Practical and Theoretical Implications
LIMOncello’s adoption of SGal(3) for motion propagation directly impacts robustness, primarily in scenarios where low sensor observability reduces the informativeness of LiDAR observations and demands accurate prior propagation through kinematic models. The explicit geometric coupling offered by SGal(3) improves state estimation where conventional bundle state decompositions are insufficient, particularly benefitting cases with ambiguous motion such as long, textureless corridors or high-dynamic maneuvers.

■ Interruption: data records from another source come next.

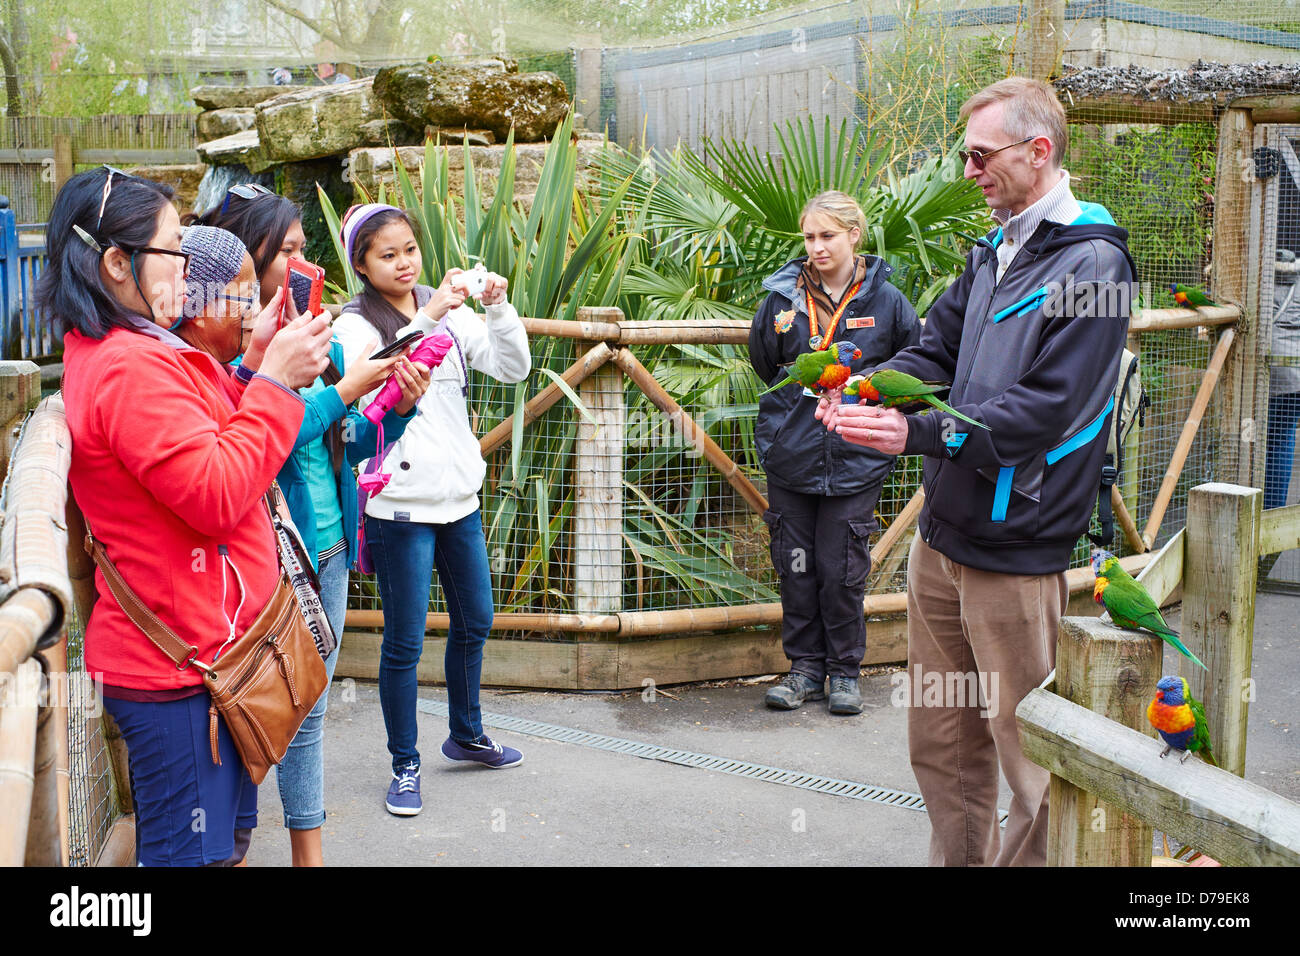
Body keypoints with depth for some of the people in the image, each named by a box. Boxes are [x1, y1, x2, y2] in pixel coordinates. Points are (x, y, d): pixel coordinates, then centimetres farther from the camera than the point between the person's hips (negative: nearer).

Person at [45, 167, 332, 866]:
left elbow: (212, 454, 19)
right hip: (179, 670, -11)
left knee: (227, 840, 18)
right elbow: (219, 494, -24)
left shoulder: (119, 355, 15)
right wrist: (274, 381, -17)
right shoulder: (131, 369, -20)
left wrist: (252, 365, 8)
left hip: (199, 648, 11)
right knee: (196, 855, -2)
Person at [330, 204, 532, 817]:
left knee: (474, 621, 19)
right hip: (400, 505, -6)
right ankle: (405, 764, 16)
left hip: (460, 494, 6)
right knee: (405, 643, 1)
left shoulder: (448, 312, 7)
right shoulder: (356, 325, -8)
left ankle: (467, 735, 39)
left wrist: (498, 308, -15)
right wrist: (427, 320, -34)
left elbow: (513, 368, 1)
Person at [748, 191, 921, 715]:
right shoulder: (783, 297, 2)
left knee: (842, 572, 2)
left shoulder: (886, 301, -2)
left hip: (855, 461, -2)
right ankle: (806, 666, 22)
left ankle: (845, 671, 18)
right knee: (795, 568, 8)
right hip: (791, 457, 2)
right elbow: (764, 365, 15)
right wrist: (797, 412, 2)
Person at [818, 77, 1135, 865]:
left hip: (1017, 552, -8)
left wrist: (918, 434, -25)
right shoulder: (992, 254, 15)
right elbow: (936, 352, 15)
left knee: (1028, 755, 2)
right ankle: (960, 860, 30)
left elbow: (1044, 410, -20)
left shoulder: (1091, 263, -12)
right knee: (940, 744, 16)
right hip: (943, 535, 8)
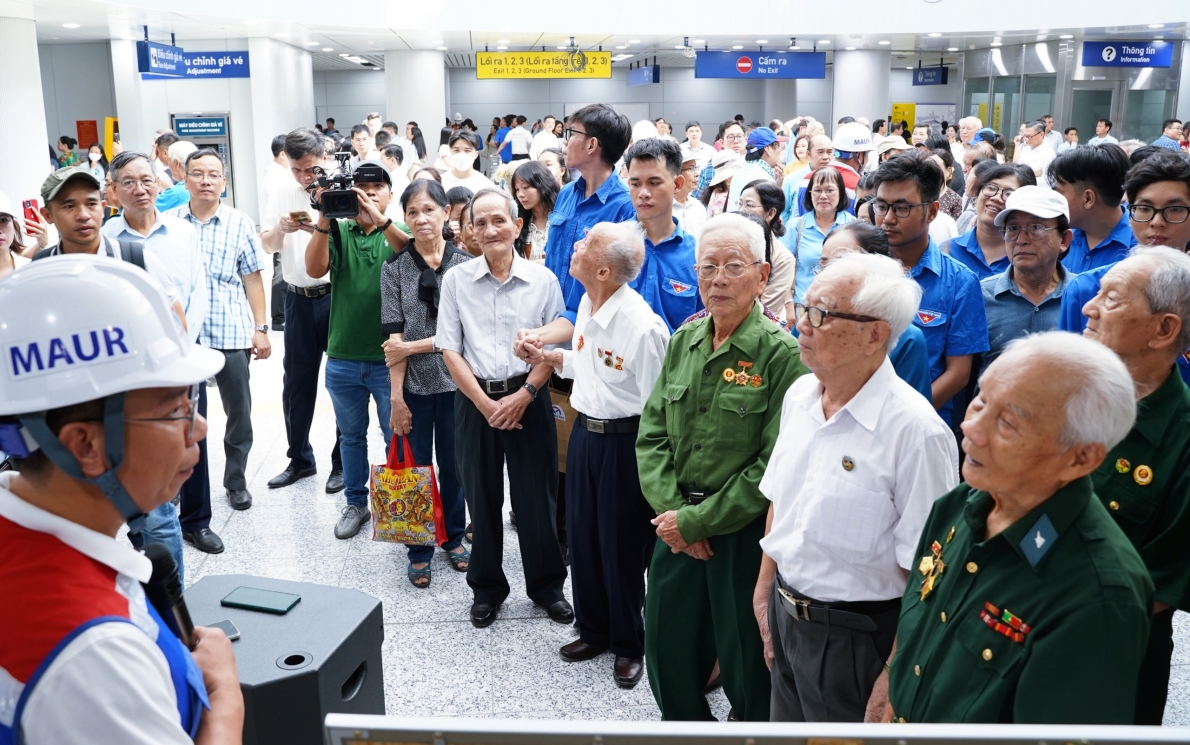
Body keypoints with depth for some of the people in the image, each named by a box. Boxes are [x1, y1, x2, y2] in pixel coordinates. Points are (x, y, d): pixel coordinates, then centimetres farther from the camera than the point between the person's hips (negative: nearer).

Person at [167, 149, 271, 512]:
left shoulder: (240, 223, 2)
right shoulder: (168, 222, 4)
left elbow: (252, 278, 4)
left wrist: (261, 328, 1)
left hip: (232, 333, 0)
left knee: (239, 412, 6)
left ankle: (236, 481, 22)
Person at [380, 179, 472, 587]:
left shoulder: (465, 264, -2)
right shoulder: (394, 269, 0)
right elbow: (394, 339, -5)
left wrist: (414, 346, -12)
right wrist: (397, 396, -10)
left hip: (455, 381, 0)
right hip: (413, 385, 0)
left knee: (454, 463, 11)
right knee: (415, 466, 7)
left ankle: (454, 537, 31)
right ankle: (419, 552, 21)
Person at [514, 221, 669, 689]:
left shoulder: (641, 326, -24)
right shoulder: (587, 304, 2)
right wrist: (544, 356, 5)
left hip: (624, 443, -8)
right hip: (584, 433, 8)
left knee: (623, 546, 7)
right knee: (583, 537, 18)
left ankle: (629, 645, 29)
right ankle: (594, 630, 38)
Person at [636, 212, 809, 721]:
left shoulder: (781, 354, -14)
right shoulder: (683, 341, 4)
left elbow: (775, 467, -17)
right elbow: (652, 434, 6)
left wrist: (697, 520, -15)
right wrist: (670, 509, -8)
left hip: (744, 532, -5)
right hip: (677, 526, 6)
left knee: (746, 669, 10)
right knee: (667, 658, 19)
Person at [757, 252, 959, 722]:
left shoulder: (915, 430, -23)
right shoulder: (799, 395, -1)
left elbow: (924, 571, -20)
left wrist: (893, 683, -16)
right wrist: (765, 589, 14)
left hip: (853, 635, -6)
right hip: (785, 611, 7)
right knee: (786, 723, 23)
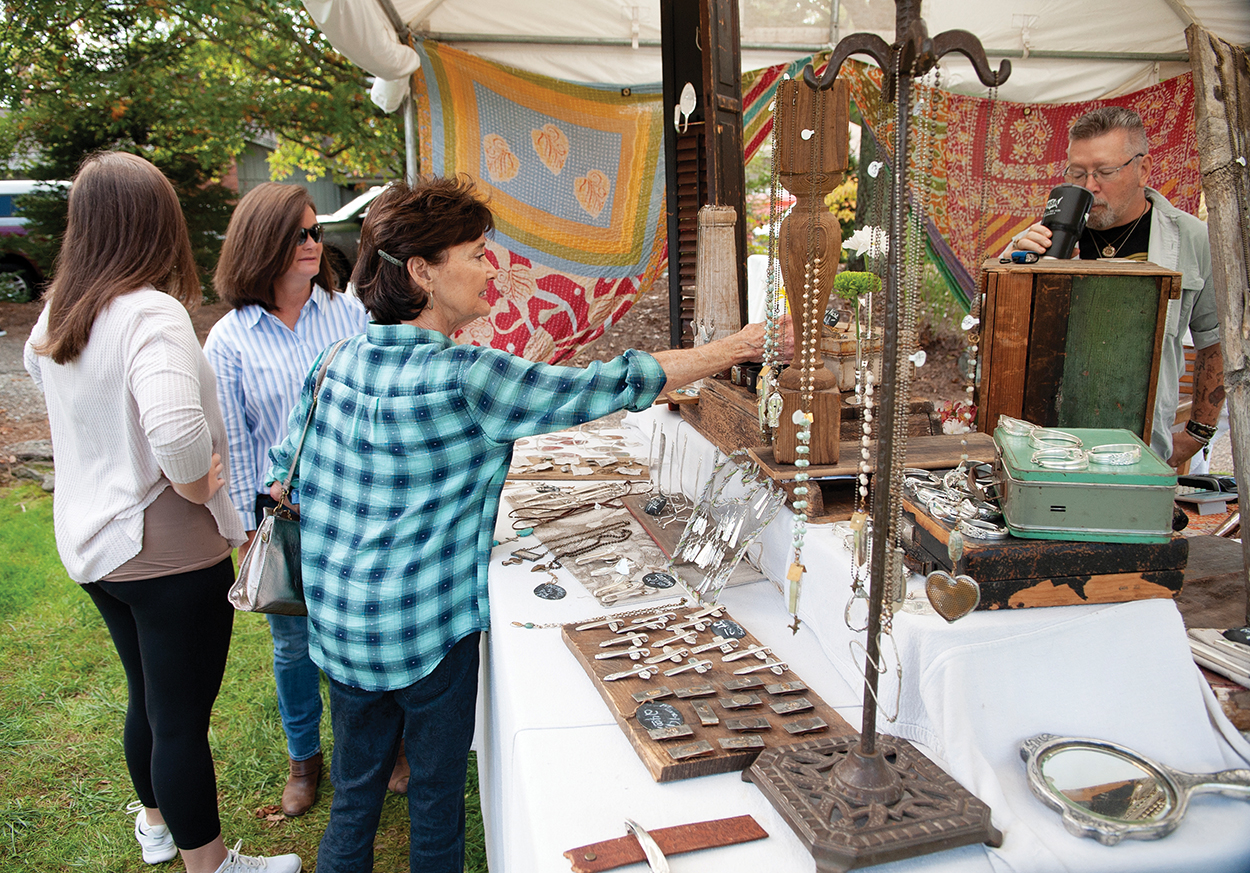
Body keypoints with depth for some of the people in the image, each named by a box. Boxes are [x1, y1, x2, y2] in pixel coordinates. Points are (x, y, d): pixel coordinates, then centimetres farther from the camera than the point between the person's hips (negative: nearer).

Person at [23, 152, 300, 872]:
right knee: (183, 718, 8)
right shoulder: (153, 313, -23)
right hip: (168, 550, -8)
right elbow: (175, 426, -41)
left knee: (148, 697, 27)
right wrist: (199, 487, -21)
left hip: (92, 542, 9)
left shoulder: (57, 314, 3)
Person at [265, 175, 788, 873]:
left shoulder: (342, 361, 0)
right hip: (427, 628, -6)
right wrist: (736, 349, -10)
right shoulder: (464, 377, -21)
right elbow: (610, 386, -18)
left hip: (339, 622, 7)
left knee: (355, 789, 22)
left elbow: (283, 480, 8)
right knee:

On the computational front, the lightweight i-Octree enables stable memory growth and low-latency updates, facilitating deployment in resource-constrained robotics. This architectural stability is critical for consistent perception required in downstream tasks like planning and semantic mapping.
Future Directions
The demonstrated advantages of SGal(3) indicate that future LIO and SLAM systems may benefit from fully group-theoretic or physically equivariant state propagation, especially in fusion architectures involving more sensors or asynchronous modalities. The trend toward continuous-time models that unify temporal and spatial estimation can leverage such Lie group manifolds for improved invariance and numerical stability. Extending i-Octree schemes to scalable semantic mapping or hierarchical feature aggregation may further advance practical autonomy in mobile robotics.
Conclusion
LIMOncello provides a formal, numerically stable, and efficient framework for tightly coupled LiDAR–Inertial Odometry, outperforming established baselines in feature-deficient and unstable conditions. Its integration of the SGal(3) manifold for motion propagation and a highly efficient i-Octree mapping backend results in a robust, modular system with consistent accuracy and scalability. The paper’s results highlight the importance of coherent manifold modeling and incremental spatial data structures, motivating future research into physically principled SLAM architectures and efficient computational primitives for real-time autonomy (2512.19567).